After the procedure I was starving so my parents and I went out to Shake Shack (first time I ever had it, and let me tell you, that was one delicious cheeseburger).

The odd thing was it took me about a week to get back to normal. Maybe it was the prep that messed with my system a little, but whatever it was I had the constant urge to use the bathroom all week. That, some abdominal discomfort and a pretty sore behind.
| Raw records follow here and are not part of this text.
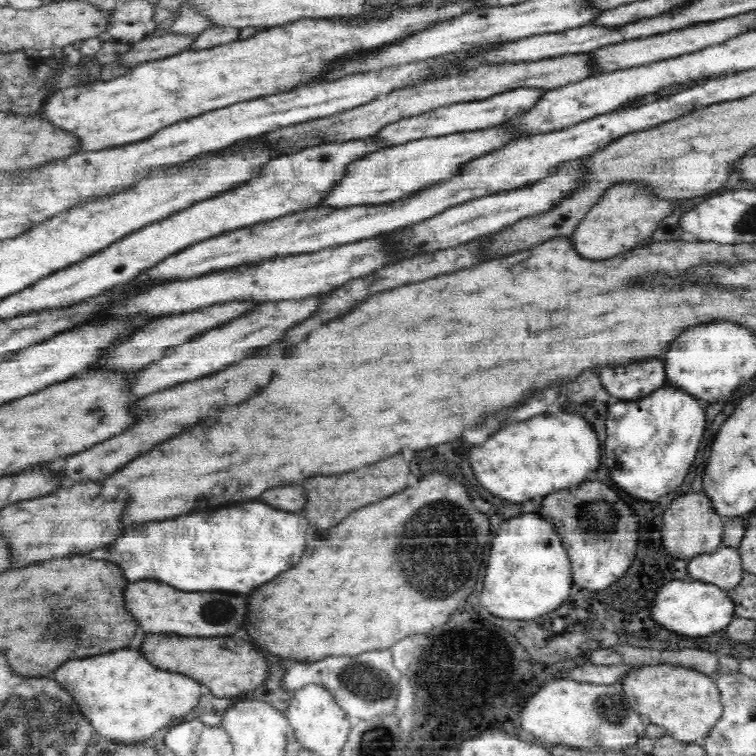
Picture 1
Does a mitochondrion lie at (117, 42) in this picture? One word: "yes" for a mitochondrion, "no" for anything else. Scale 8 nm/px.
no

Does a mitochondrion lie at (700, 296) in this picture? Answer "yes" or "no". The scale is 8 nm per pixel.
no

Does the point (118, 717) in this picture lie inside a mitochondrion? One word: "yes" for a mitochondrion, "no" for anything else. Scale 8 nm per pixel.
no

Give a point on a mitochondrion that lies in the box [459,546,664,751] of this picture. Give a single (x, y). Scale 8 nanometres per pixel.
(611, 708)

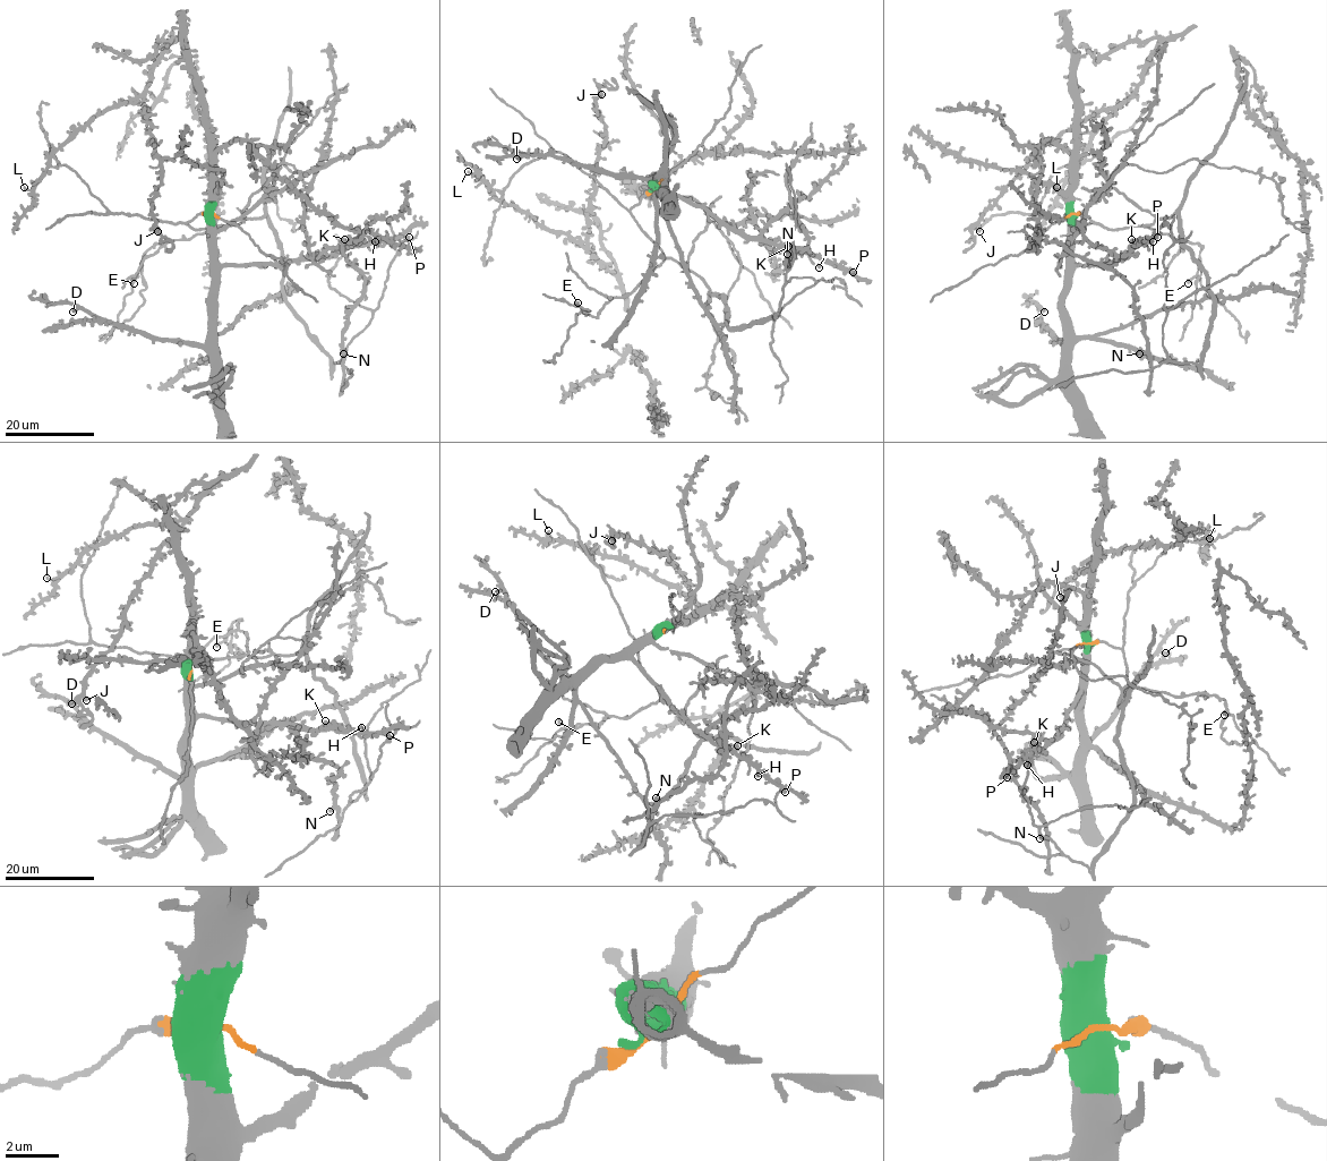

Nothing so bad that I had to call the doctor (they checked up on me the next morning), but enough to be an annoyance. Yet one I’d gladly welcome for the kind of results I received.

So that’s where I stand. Thank you to everyone who followed along with me and commented or messaged to wish me luck—looks like it helped! :)

Just had my first infusion at six weeks today (sticking to 5 mg/kg right now) and I’m pretty exhausted. It was so nice not having to wait another two weeks. But of course there was an error in my records and my old GI’s name was still on my paperwork and medical bracelet. So it was just weird having to get that changed—literally having one bracelet pulled off and another put on. Kind of symbolic of a new beginning and treatment plan. Unfortunately my nurse was sick and left early, so I had someone else and got poked twice (not horrible, but for me one wrong stick is enough to nauseate me). But, again, a small price to pay for great news.

I’m excited to begin a new year with a new doctor, generally in remission and as a bridesmaid for my best Crohnie friend. :) Crossing my fingers that 2014 brings full-time employment and sends the same good news your way!